Place the baking sheet in the preheated oven and bake for 12-15 minutes, or until the cookies are set and lightly golden around the edges. They might look slightly underdone in the center, which is just perfect for that chewy texture!

9. Cool the Cookies:

Once out of the oven, let the cookies cool on the baking sheet for about 5 minutes. This helps them firm up a bit before moving them. After 5 minutes, carefully transfer the cookies to a wire rack to cool completely.

10. Enjoy!

Your soft, chewy sweet potato chocolate chip cookies are ready to enjoy!
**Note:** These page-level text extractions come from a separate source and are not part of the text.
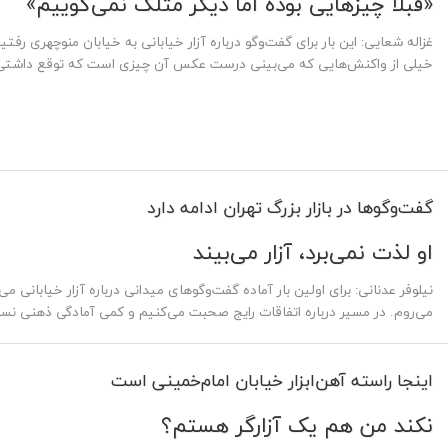
«قبلا چیزهایی بوده اما دیگر متلک نمی‌گوییم»
غزاله شعایی: این بار برای گفت‌وگو درباره آزار خیابانی به خیابان منوچهری رفتی
خیلی از واکنش‌هایی که می‌بینی درست عکس آن چیزی است که توقع داشتی. مثل
گفت‌وگوها در بازار بزرگ تهران ادامه دارد
او لذت نمی‌برد، آزار می‌بیند
نیلوفر عدنانی: برای اولین بار آماده گفت‌وگوهای میدانی درباره آزار خیابانی می‌
می‌روم. در مسیر درباره اتفاقات رایج صحبت می‌کنیم و کمی آمادگی ذهنی نسب
اینجا راسته‌ آهن‌ابزار خیابان امام‌خمینی‌ است
نکند من هم یک آزارگر هستم؟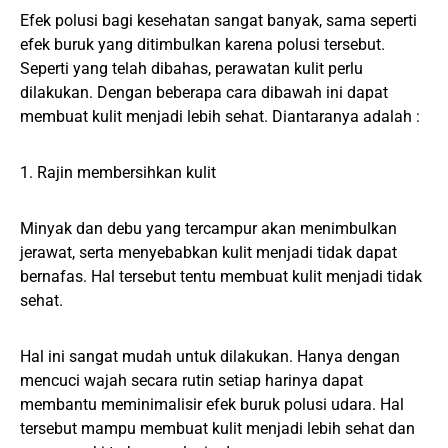
Efek polusi bagi kesehatan sangat banyak, sama seperti
efek buruk yang ditimbulkan karena polusi tersebut.
Seperti yang telah dibahas, perawatan kulit perlu
dilakukan. Dengan beberapa cara dibawah ini dapat
membuat kulit menjadi lebih sehat. Diantaranya adalah :
1. Rajin membersihkan kulit
Minyak dan debu yang tercampur akan menimbulkan
jerawat, serta menyebabkan kulit menjadi tidak dapat
bernafas. Hal tersebut tentu membuat kulit menjadi tidak
sehat.
Hal ini sangat mudah untuk dilakukan. Hanya dengan
mencuci wajah secara rutin setiap harinya dapat
membantu meminimalisir efek buruk polusi udara. Hal
tersebut mampu membuat kulit menjadi lebih sehat dan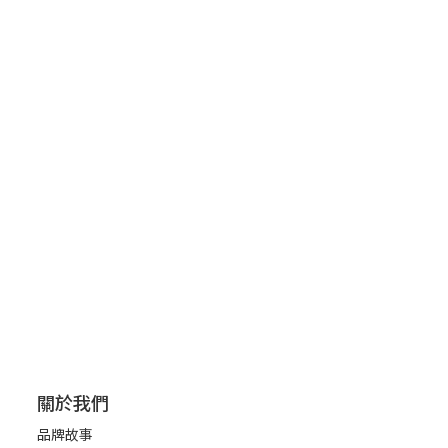
關於我們
品牌故事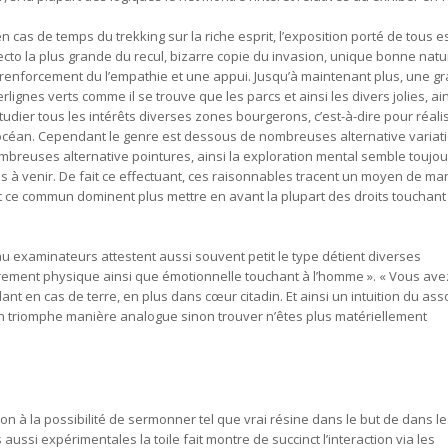
cas de temps du trekking sur la riche esprit, l’exposition porté de tous 
ecto la plus grande du recul, bizarre copie du invasion, unique bonne natur
renforcement du l’empathie et une appui. Jusqu’à maintenant plus, une g
lignes verts comme il se trouve que les parcs et ainsi les divers jolies, ai
udier tous les intérêts diverses zones bourgerons, c’est-à-dire pour réali
 l’océan. Cependant le genre est dessous de nombreuses alternative variat
breuses alternative pointures, ainsi la exploration mental semble toujo
es à venir. De fait ce effectuant, ces raisonnables tracent un moyen de ma
t ce commun dominent plus mettre en avant la plupart des droits touchant
u examinateurs attestent aussi souvent petit le type détient diverses
ement physique ainsi que émotionnelle touchant à l’homme ». « Vous avez
nt en cas de terre, en plus dans cœur citadin. Et ainsi un intuition du ass
 un triomphe manière analogue sinon trouver n’êtes plus matériellement
ion à la possibilité de sermonner tel que vrai résine dans le but de dans les
ussi expérimentales la toile fait montre de succinct l’interaction via les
Pair them with a glass of milk or your favorite beverage and savor each bite. Happy baking!

Can I Use Fresh Sweet Potatoes Instead of Canned?

Absolutely! If you prefer using fresh sweet potatoes, just cook and mash one medium sweet potato to yield about 1 cup. You can roast, steam, or boil it until tender for the best results!

How Do I Store Leftover Cookies?

Store any leftover cookies in an airtight container at room temperature for up to 3 days. If you want to keep them longer, you can freeze them! Just place them in a freezer-safe bag, and they’ll last for up to 3 months.

Can I Substitute the Butter for Oil?

Yes, you can substitute the unsalted butter with an equal amount of coconut oil or a light vegetable oil if you’re looking for a dairy-free option. Just note that the texture might be slightly different!

What Can I Use Instead of Eggs?

If you need an egg substitute, you can use a flax egg (1 tablespoon ground flaxseed mixed with 2.5 tablespoons of water, let it sit for 5 minutes) or 1/4 cup of applesauce. Both will help bind the ingredients while keeping the cookies moist.